Sandy Dellicker, president of the Lehighton 9/12 Project, then addressed the board, saying she was "really disappointed that the board doesn't support the law entirely."

"I had high hopes when the election came around and I thought things were going to be changing," she said. "If you're not in support of it now, how do we know you're going to enforce it come the election?"

Nothstein again said he does support the voter ID law, but has concerns with the process of it because of requirements the state is mandating.

The group then changed topics, discussing the National Defense Authorization Act, which allows the military to detain a suspected terrorist that supports al Qaeda or the Taliban on American soil.

Valerie Norato of Penn Forest Township, who a month ago, approached the board with a resolution that would nullify portions of the NDAA, asked when the board would finally act on the resolution.

She said before that she feels it is not constitutional because it gives power to the military to detain American citizens without charge or right to counsel.

Nothstein said that the board will act on it at next week's meeting.

Norato then turned to the group present and asked who supports the resolution nullifying portions of the act in Carbon County to stand up about 12 people did.

Robert Dages of Jim Thorpe, echoed Norato's thoughts, handing out the article "Court halts enforcement of 'Battlefield USA' bill provisions," written by Joe McDurmon. The article states "U.S. District Judge Katherine Forrest has issued a temporary injunction prohibiting the enforcement of the portions of the National Defense Authorization Act 2012."

Glenn Claypoole, an area business owner, then asked what the board needs that it doesn't already have to make a decision on the NDAA.

Two weeks ago, Norato asked the board for its position on the act.

At the time, Nothstein and Gerhard said they discussed the matter and are considering signing the resolution, while O'Gurek said he believes that, according to the interpretation of the act he received from the United States Senate, the act does exactly what it should, defend Americans from terrorists.

In other matters, the board voted to award the bid for public safety communications equipment maintenance at the Carbon County 911 communications center to current provider TuWay Communications of Bethlehem. The terms of the contract are for three years at a cost of $341,514.

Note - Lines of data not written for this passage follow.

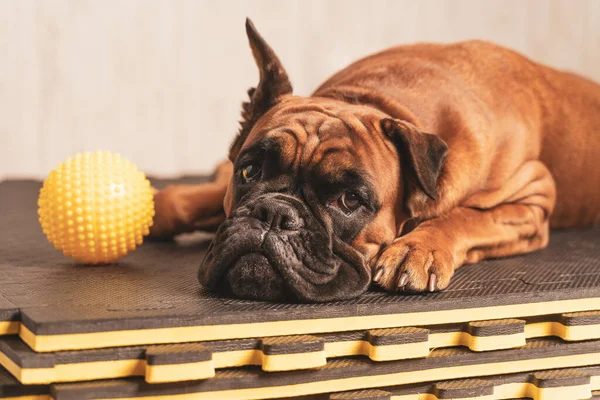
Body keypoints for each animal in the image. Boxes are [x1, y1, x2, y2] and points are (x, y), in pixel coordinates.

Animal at [151, 18, 600, 300]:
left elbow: (465, 216)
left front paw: (417, 249)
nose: (275, 214)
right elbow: (185, 200)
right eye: (249, 170)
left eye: (349, 201)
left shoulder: (531, 198)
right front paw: (158, 207)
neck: (378, 101)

The commissioners also adopted a new pre-employment drug testing policy/psychological evaluation policy for the Carbon County Correctional Facility. The new policy states that new hires at the prison must pay for their drug and psychological evaluations a cost of $150 up front. That fee is then held until the new employee at the prison completes 30 eight-hour shifts at the facility. The employee is then reimbursed the $150 fee at the end of the 30 shift probationary period.

The reason for the change was because of the quick turnover of correctional officers at the prison. The county used to cover the costs for the testing up front and then lose out on the $150 because the employee would come to one shift and then quit. This now helps the county save money and possibly cut down on the turnover rate.